_The records_:
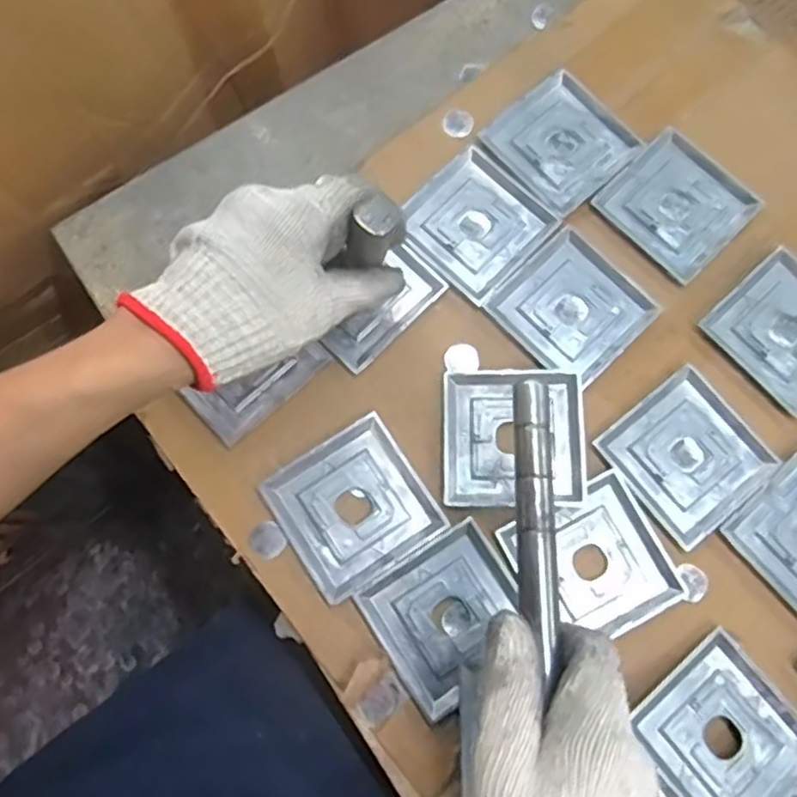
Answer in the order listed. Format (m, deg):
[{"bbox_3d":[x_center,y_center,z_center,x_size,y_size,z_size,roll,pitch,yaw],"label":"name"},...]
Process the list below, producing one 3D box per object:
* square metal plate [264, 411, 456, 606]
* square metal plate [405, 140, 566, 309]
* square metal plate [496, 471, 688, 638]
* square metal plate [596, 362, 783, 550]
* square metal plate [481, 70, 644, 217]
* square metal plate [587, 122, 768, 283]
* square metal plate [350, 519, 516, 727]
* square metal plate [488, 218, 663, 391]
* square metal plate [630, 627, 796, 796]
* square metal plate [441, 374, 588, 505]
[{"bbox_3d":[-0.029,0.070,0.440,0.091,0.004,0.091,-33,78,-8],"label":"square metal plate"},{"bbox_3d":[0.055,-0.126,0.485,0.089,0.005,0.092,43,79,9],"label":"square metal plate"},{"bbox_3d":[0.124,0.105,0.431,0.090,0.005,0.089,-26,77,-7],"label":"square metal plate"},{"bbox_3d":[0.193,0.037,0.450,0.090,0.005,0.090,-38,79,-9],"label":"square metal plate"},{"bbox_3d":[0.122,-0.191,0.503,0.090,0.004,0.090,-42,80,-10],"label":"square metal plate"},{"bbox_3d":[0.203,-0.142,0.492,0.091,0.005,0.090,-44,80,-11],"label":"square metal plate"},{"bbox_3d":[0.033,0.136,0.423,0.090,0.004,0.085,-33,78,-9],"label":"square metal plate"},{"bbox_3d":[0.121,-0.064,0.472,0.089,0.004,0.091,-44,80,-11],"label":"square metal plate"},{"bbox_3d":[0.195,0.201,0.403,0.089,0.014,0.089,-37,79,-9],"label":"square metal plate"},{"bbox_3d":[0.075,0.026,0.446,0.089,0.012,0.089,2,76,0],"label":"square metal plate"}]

==

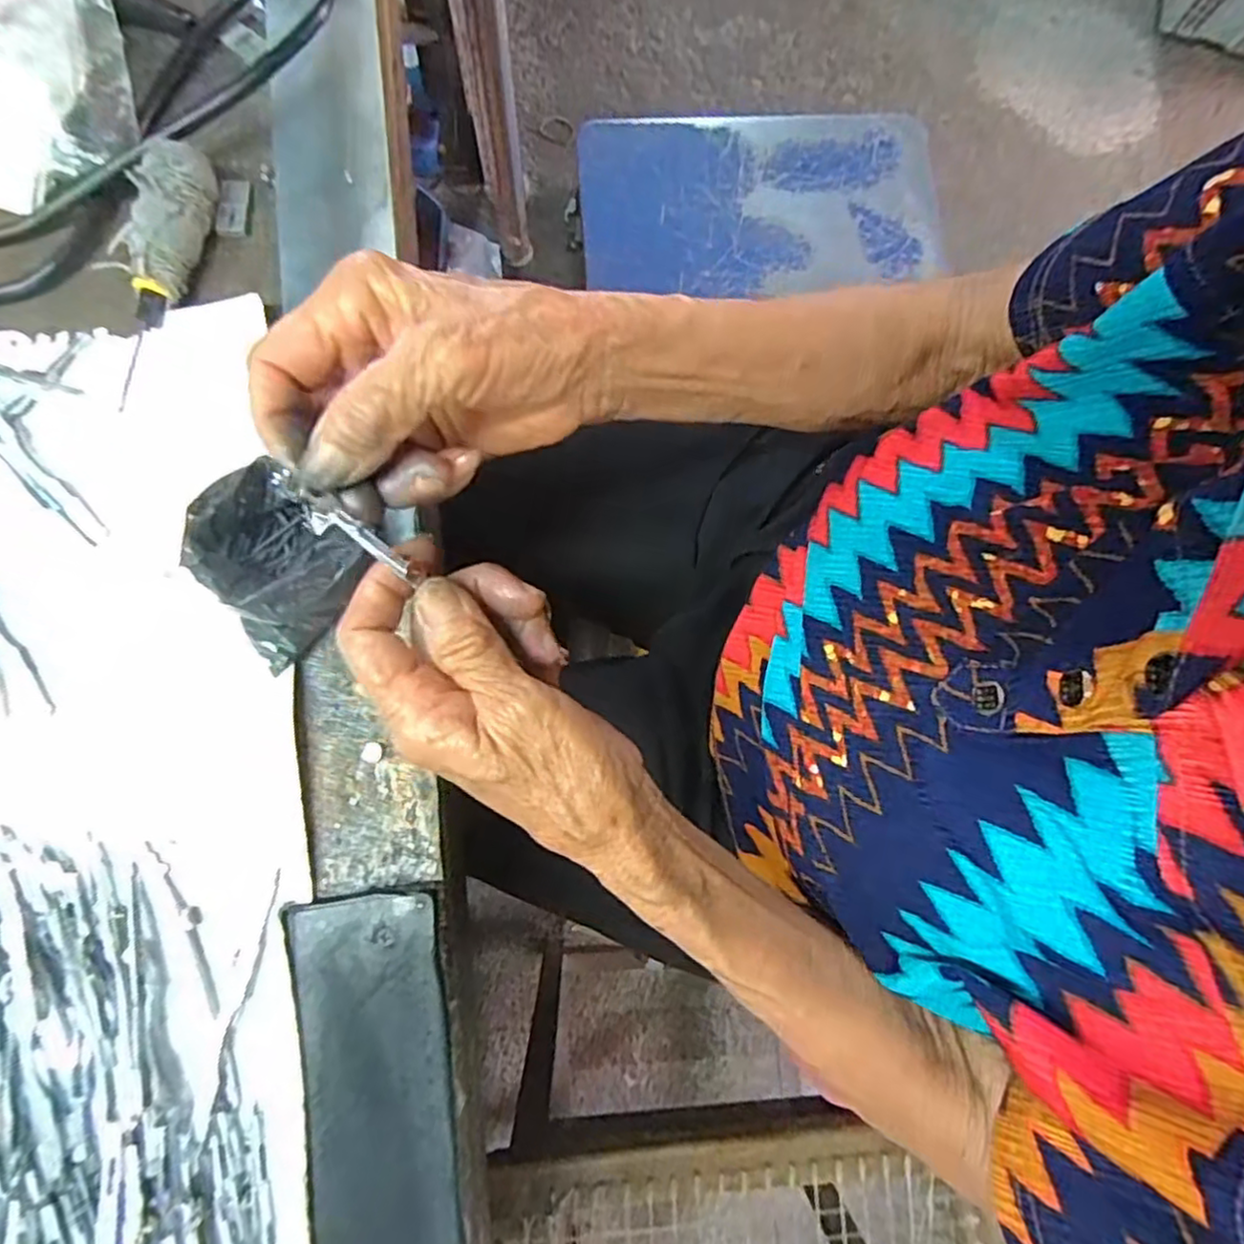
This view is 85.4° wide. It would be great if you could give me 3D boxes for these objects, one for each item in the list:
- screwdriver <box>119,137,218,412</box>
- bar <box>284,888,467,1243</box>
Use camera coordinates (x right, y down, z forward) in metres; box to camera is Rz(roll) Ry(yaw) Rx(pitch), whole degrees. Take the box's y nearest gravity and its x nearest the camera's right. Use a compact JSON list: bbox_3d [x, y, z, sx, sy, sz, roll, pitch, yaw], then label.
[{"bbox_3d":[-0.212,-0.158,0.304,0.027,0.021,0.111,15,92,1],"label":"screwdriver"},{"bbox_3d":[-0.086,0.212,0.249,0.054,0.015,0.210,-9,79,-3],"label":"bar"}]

_About this task_:
Find the line with "Answer in the" in the material above. Reproduce it and each line after it up to and including the line with "218, 663, 391]".

_Result of the task_:
Answer in the order listed. Format (m, deg):
[{"bbox_3d":[x_center,y_center,z_center,x_size,y_size,z_size,roll,pitch,yaw],"label":"name"},...]
Process the list below, producing one 3D box per object:
* square metal plate [264, 411, 456, 606]
* square metal plate [405, 140, 566, 309]
* square metal plate [496, 471, 688, 638]
* square metal plate [596, 362, 783, 550]
* square metal plate [481, 70, 644, 217]
* square metal plate [587, 122, 768, 283]
* square metal plate [350, 519, 516, 727]
* square metal plate [488, 218, 663, 391]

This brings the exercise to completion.